Douglas County to receive voting machines this month

Douglas County will receive its new voting machines sometime in May, County Clerk Jamie Shew said.

Late last year, at Shew’s recommendation, county commissioners agreed to purchase a voting machine system for $855,514 from Omaha-based Election Systems & Software Inc. Federal funding will provide $460,000 toward the purchase.

Once the machines are received, county employees and poll workers will be trained on how to work with them, Shew said. The machines will first be used during the Aug. 1 primary election.

Before the primary, Shew plans to take a machine to different public locations in the county so voters will have a chance to see how it works.

“My goal is to be able to put up a schedule where it will be in libraries at different times and just as many places as I can get out in public as possible,” Shew said.

Douglas County’s machines still will require voters to mark their choices on a paper ballot. The ballots, however, will be entered into a machine and counted at the polling places, instead of having to wait to be counted at the county clerk’s office.

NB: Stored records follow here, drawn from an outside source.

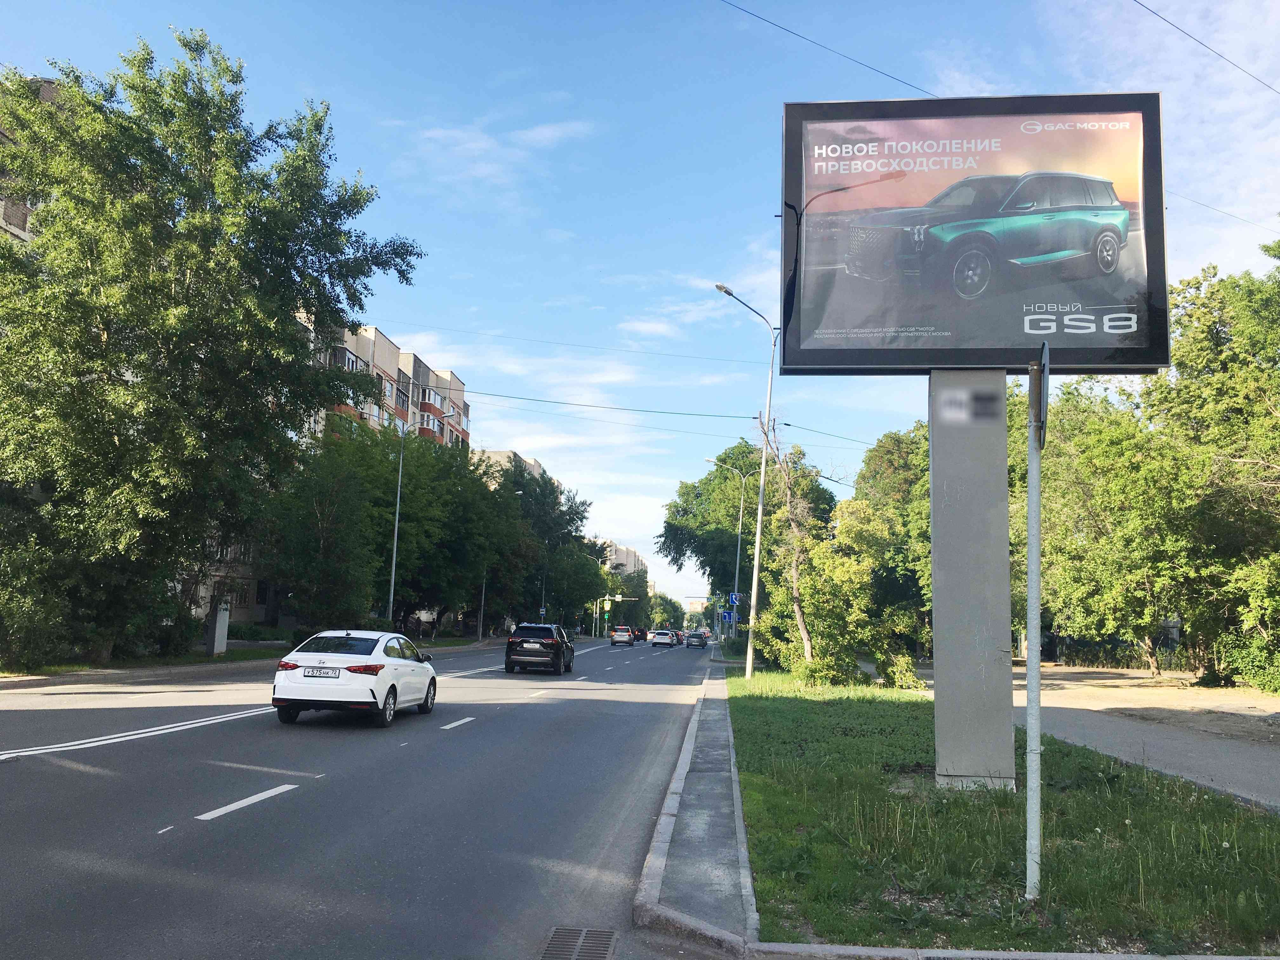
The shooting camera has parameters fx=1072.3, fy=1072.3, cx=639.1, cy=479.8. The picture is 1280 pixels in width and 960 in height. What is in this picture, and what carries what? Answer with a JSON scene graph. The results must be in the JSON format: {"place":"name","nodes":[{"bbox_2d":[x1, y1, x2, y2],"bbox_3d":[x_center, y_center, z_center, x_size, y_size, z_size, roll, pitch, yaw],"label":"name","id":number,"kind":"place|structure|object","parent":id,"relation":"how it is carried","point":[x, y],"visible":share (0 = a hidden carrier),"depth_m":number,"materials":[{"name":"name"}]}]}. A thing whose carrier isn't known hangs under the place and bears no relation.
{"place":"outdoors","nodes":[
{"label":"outdoors","id":0,"kind":"place"},
{"bbox_2d":[0,74,62,245],"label":"apartment building","id":1,"kind":"structure","parent":0,"point":[11,227],"depth_m":33.97,"materials":[{"name":"brick"}]},
{"bbox_2d":[0,634,506,686],"label":"pavement","id":2,"kind":"structure","parent":0,"point":[22,678],"materials":[{"name":"grey"}]},
{"bbox_2d":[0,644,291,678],"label":"grass strip","id":3,"kind":"object","parent":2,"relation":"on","point":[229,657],"visible":0.5,"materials":[{"name":"green plant"}]},
{"bbox_2d":[0,32,420,664],"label":"tree","id":4,"kind":"object","parent":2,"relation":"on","point":[221,138],"visible":0.99,"depth_m":24.82,"materials":[{"name":"green plant"}]},
{"bbox_2d":[209,599,230,654],"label":"pillar","id":5,"kind":"structure","parent":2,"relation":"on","point":[221,630],"depth_m":32.25,"materials":[{"name":"white concrete"}]},
{"bbox_2d":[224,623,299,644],"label":"shrub","id":6,"kind":"object","parent":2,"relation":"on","point":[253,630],"visible":0.67,"depth_m":41.48,"materials":[{"name":"green plant"}]},
{"bbox_2d":[475,492,516,639],"bbox_3d":[-8.599,5.381,64.997,2.546,9.505,0.367,1,-7,6],"label":"street lamp","id":7,"kind":"object","parent":2,"relation":"on","point":[483,587],"visible":0.7,"depth_m":64.95,"materials":[{"name":"grey metal"}]},
{"bbox_2d":[0,633,723,959],"label":"road","id":8,"kind":"structure","parent":0,"point":[125,756],"materials":[{"name":"grey asphalt"}]},
{"bbox_2d":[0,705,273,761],"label":"lane marking","id":9,"kind":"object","parent":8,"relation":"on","point":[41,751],"visible":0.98,"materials":[{"name":"white paint"}]},
{"bbox_2d":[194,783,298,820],"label":"lane marking","id":10,"kind":"object","parent":8,"relation":"on","point":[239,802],"visible":0.97,"depth_m":8.50,"materials":[{"name":"white paint"}]},
{"bbox_2d":[270,629,438,726],"bbox_3d":[-4.231,2.984,16.471,1.633,1.340,3.895,1,-7,6],"label":"white car","id":11,"kind":"object","parent":8,"relation":"on","point":[383,660],"visible":0.99,"depth_m":15.08,"materials":[{"name":"white metal"}]},
{"bbox_2d":[303,666,342,677],"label":"license plate","id":12,"kind":"object","parent":11,"relation":"attached to","point":[314,673],"visible":0.97,"depth_m":14.55,"materials":[{"name":"metal"}]},
{"bbox_2d":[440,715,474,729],"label":"lane marking","id":13,"kind":"object","parent":8,"relation":"on","point":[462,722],"visible":0.96,"depth_m":15.62,"materials":[{"name":"white paint"}]},
{"bbox_2d":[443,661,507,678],"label":"lane marking","id":14,"kind":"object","parent":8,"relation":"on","point":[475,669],"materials":[{"name":"white paint"}]},
{"bbox_2d":[505,621,575,674],"bbox_3d":[-3.111,5.307,33.916,1.834,1.565,4.468,1,-7,6],"label":"black suv","id":15,"kind":"object","parent":8,"relation":"on","point":[518,638],"visible":0.99,"depth_m":32.05,"materials":[{"name":"black metal"}]},
{"bbox_2d":[539,926,617,959],"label":"drain grate","id":16,"kind":"object","parent":8,"relation":"in","point":[557,931],"visible":0.98,"depth_m":5.46,"materials":[{"name":"metal"}]},
{"bbox_2d":[609,625,635,645],"label":"car","id":17,"kind":"object","parent":8,"relation":"on","point":[618,633],"visible":0.99,"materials":[{"name":"silver metal"}]},
{"bbox_2d":[631,626,648,641],"label":"car","id":18,"kind":"object","parent":8,"relation":"on","point":[640,630],"visible":0.73,"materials":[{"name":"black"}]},
{"bbox_2d":[648,629,674,647],"label":"white car","id":19,"kind":"object","parent":8,"relation":"on","point":[656,641],"visible":0.99,"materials":[{"name":"metal"}]},
{"bbox_2d":[672,628,685,644],"label":"car","id":20,"kind":"object","parent":8,"relation":"on","point":[679,636],"visible":0.46,"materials":[{"name":"red metal"}]},
{"bbox_2d":[684,631,708,647],"label":"dark car","id":21,"kind":"object","parent":8,"relation":"on","point":[700,641],"visible":1,"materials":[{"name":"metal"}]},
{"bbox_2d":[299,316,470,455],"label":"apartment building","id":22,"kind":"structure","parent":0,"point":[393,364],"materials":[{"name":"brick"}]},
{"bbox_2d":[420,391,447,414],"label":"balcony","id":23,"kind":"structure","parent":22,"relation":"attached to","point":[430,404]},
{"bbox_2d":[395,114,597,192],"label":"cloud","id":24,"kind":"structure","parent":0,"point":[547,133],"materials":[{"name":"white"}]},
{"bbox_2d":[473,449,552,491],"label":"apartment building","id":25,"kind":"structure","parent":0,"point":[531,463],"materials":[{"name":"beige brick"}]},
{"bbox_2d":[597,538,652,585],"label":"apartment building","id":26,"kind":"structure","parent":0,"point":[634,557],"materials":[{"name":"beige brick"}]},
{"bbox_2d":[0,0,1279,620],"label":"sky","id":27,"kind":"structure","parent":0,"point":[762,203],"materials":[{"name":"blue"}]},
{"bbox_2d":[631,662,757,951],"label":"pavement","id":28,"kind":"structure","parent":0,"point":[727,888],"materials":[{"name":"grey asphalt"}]},
{"bbox_2d":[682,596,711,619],"label":"distant building","id":29,"kind":"structure","parent":0,"point":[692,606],"materials":[{"name":"beige brick"}]},
{"bbox_2d":[721,0,939,98],"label":"overhead wire","id":30,"kind":"object","parent":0,"point":[759,17],"visible":0.96,"depth_m":17.72,"materials":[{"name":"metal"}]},
{"bbox_2d":[728,669,1279,956],"label":"lawn","id":31,"kind":"structure","parent":0,"point":[748,697],"materials":[{"name":"green plant"}]},
{"bbox_2d":[713,285,779,681],"bbox_3d":[2.844,0.093,29.957,1.847,10.766,0.588,1,-7,6],"label":"street lamp","id":32,"kind":"object","parent":31,"relation":"on","point":[756,563],"visible":0.98,"depth_m":30.11,"materials":[{"name":"metal"}]},
{"bbox_2d":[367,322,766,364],"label":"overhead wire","id":33,"kind":"object","parent":32,"relation":"attached to","point":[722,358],"visible":0.93,"depth_m":39.15,"materials":[{"name":"metal"}]},
{"bbox_2d":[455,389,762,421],"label":"overhead wire","id":34,"kind":"object","parent":32,"relation":"attached to","point":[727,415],"visible":0.85,"depth_m":40.25,"materials":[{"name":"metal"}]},
{"bbox_2d":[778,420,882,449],"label":"overhead wire","id":35,"kind":"object","parent":32,"relation":"attached to","point":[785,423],"visible":0.67,"depth_m":37.66,"materials":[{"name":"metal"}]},
{"bbox_2d":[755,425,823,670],"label":"bare tree","id":36,"kind":"object","parent":31,"relation":"on","point":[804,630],"visible":0.91,"depth_m":27.92,"materials":[{"name":"plant"}]},
{"bbox_2d":[756,481,914,686],"bbox_3d":[4.899,2.966,27.034,3.754,4.592,3.856,1,-7,6],"label":"tree","id":37,"kind":"object","parent":31,"relation":"on","point":[857,579],"visible":0.91,"depth_m":26.51,"materials":[{"name":"green plant"}]},
{"bbox_2d":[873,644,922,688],"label":"shrub","id":38,"kind":"object","parent":31,"relation":"on","point":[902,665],"visible":0.82,"depth_m":26.26,"materials":[{"name":"green plant"}]},
{"bbox_2d":[928,370,1013,789],"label":"concrete pillar","id":39,"kind":"structure","parent":31,"relation":"on","point":[936,695],"depth_m":10.34,"materials":[{"name":"grey concrete"}]},
{"bbox_2d":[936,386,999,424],"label":"sticker","id":40,"kind":"object","parent":39,"relation":"attached to","point":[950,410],"visible":0.98,"depth_m":10.24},
{"bbox_2d":[778,93,1169,376],"bbox_3d":[3.714,-2.604,11.780,4.798,3.203,0.378,1,-7,6],"label":"billboard","id":41,"kind":"object","parent":39,"relation":"on","point":[1029,343],"visible":0.96,"depth_m":11.60},
{"bbox_2d":[1023,357,1043,903],"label":"sign pole","id":42,"kind":"object","parent":31,"relation":"on","point":[1032,848],"visible":0.99,"depth_m":6.17,"materials":[{"name":"grey metal"}]},
{"bbox_2d":[1033,336,1050,448],"bbox_3d":[2.327,-0.466,6.183,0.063,0.622,0.568,-1,-7,18],"label":"round sign","id":43,"kind":"object","parent":42,"relation":"attached to","point":[1045,353],"visible":0.73,"depth_m":6.02,"materials":[{"name":"grey metal"}]},
{"bbox_2d":[909,663,1279,811],"label":"pavement","id":44,"kind":"structure","parent":0,"point":[1209,756],"materials":[{"name":"grey asphalt"}]},
{"bbox_2d":[1133,0,1279,95],"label":"overhead wire","id":45,"kind":"object","parent":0,"point":[1177,28],"visible":0.97,"depth_m":17.16,"materials":[{"name":"metal"}]},
{"bbox_2d":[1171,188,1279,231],"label":"overhead wire","id":46,"kind":"object","parent":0,"point":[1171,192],"visible":0.68,"depth_m":22.89,"materials":[{"name":"metal"}]},
{"label":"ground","id":47,"kind":"structure","parent":0},
{"bbox_2d":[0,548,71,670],"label":"shrub","id":48,"kind":"object","parent":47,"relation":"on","point":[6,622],"visible":0.93,"depth_m":21.97,"materials":[{"name":"green plant"}]},
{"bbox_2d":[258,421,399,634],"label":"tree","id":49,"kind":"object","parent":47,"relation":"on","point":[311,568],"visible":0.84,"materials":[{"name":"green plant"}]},
{"bbox_2d":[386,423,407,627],"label":"street lamp","id":50,"kind":"object","parent":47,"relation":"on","point":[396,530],"visible":0.91,"depth_m":45.47,"materials":[{"name":"grey metal"}]},
{"bbox_2d":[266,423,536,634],"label":"tree","id":51,"kind":"object","parent":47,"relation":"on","point":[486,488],"visible":0.81,"depth_m":49.42,"materials":[{"name":"green plant"}]},
{"bbox_2d":[483,463,600,632],"label":"tree","id":52,"kind":"object","parent":47,"relation":"on","point":[565,533],"visible":0.69,"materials":[{"name":"green plant"}]},
{"bbox_2d":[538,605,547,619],"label":"road sign","id":53,"kind":"object","parent":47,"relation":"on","point":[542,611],"visible":0.84,"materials":[{"name":"blue metal"}]},
{"bbox_2d":[595,595,638,636],"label":"traffic light pole","id":54,"kind":"object","parent":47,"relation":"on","point":[608,598],"visible":0.74,"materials":[{"name":"grey metal"}]},
{"bbox_2d":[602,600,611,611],"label":"crosswalk sign","id":55,"kind":"object","parent":54,"relation":"attached to","point":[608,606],"visible":0.97,"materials":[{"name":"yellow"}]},
{"bbox_2d":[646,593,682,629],"label":"tree","id":56,"kind":"object","parent":47,"relation":"on","point":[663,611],"visible":0.64,"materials":[{"name":"green plant"}]},
{"bbox_2d":[707,456,752,636],"bbox_3d":[4.646,3.933,56.177,2.637,10.052,0.360,1,-7,6],"label":"street lamp","id":57,"kind":"object","parent":47,"relation":"on","point":[737,560],"visible":0.91,"depth_m":56.19,"materials":[{"name":"grey metal"}]},
{"bbox_2d":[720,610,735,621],"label":"blue sign","id":58,"kind":"object","parent":57,"relation":"attached to","point":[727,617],"visible":0.89,"depth_m":63.50,"materials":[{"name":"blue metal"}]},
{"bbox_2d":[728,591,742,605],"bbox_3d":[4.837,6.073,54.306,0.735,1.019,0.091,1,-7,6],"label":"sign","id":59,"kind":"object","parent":57,"relation":"attached to","point":[735,598],"visible":0.87,"depth_m":54.30,"materials":[{"name":"blue metal"}]},
{"bbox_2d":[660,440,836,631],"bbox_3d":[5.850,3.729,58.953,9.749,11.751,9.161,1,-7,6],"label":"tree","id":60,"kind":"object","parent":47,"relation":"on","point":[679,555],"visible":0.76,"depth_m":57.42,"materials":[{"name":"green plant"}]},
{"bbox_2d":[852,424,930,655],"bbox_3d":[11.894,2.686,45.633,6.821,11.221,7.644,1,-7,6],"label":"tree","id":61,"kind":"object","parent":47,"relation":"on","point":[894,455],"visible":0.5,"depth_m":44.43,"materials":[{"name":"green plant"}]},
{"bbox_2d":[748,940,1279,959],"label":"curb","id":62,"kind":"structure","parent":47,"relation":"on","point":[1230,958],"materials":[{"name":"grey concrete"}]},
{"bbox_2d":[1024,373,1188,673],"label":"tree","id":63,"kind":"object","parent":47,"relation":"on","point":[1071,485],"visible":0.68,"depth_m":33.60,"materials":[{"name":"green plant"}]},
{"bbox_2d":[1045,635,1197,672],"bbox_3d":[20.555,7.190,43.926,4.574,1.722,2.972,1,-7,6],"label":"fence","id":64,"kind":"object","parent":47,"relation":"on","point":[1130,660],"visible":0.44,"depth_m":44.23,"materials":[{"name":"metal"}]},
{"bbox_2d":[1147,246,1279,692],"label":"tree","id":65,"kind":"object","parent":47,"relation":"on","point":[1278,246],"visible":0.96,"depth_m":28.60,"materials":[{"name":"green plant"}]},
{"bbox_2d":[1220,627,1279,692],"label":"shrub","id":66,"kind":"object","parent":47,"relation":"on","point":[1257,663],"visible":0.88,"depth_m":26.90,"materials":[{"name":"green plant"}]}
]}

The new system will allow people with disabilities to vote without the assistance of a poll worker or a friend.

It also will alert voters if they make a mistake in completing their ballots, such as voting for too many candidates.

Some counties already have demonstration machines they have been showing the public, said Stephanie Wing, spokeswoman for Kansas Secretary of State Ron Thornburgh, the state election officer. “Overall the response has been pretty good,” she said. No new machines were used in the spring elections in Kansas, Wing said, and no major problems are expected when they are used in the August primary.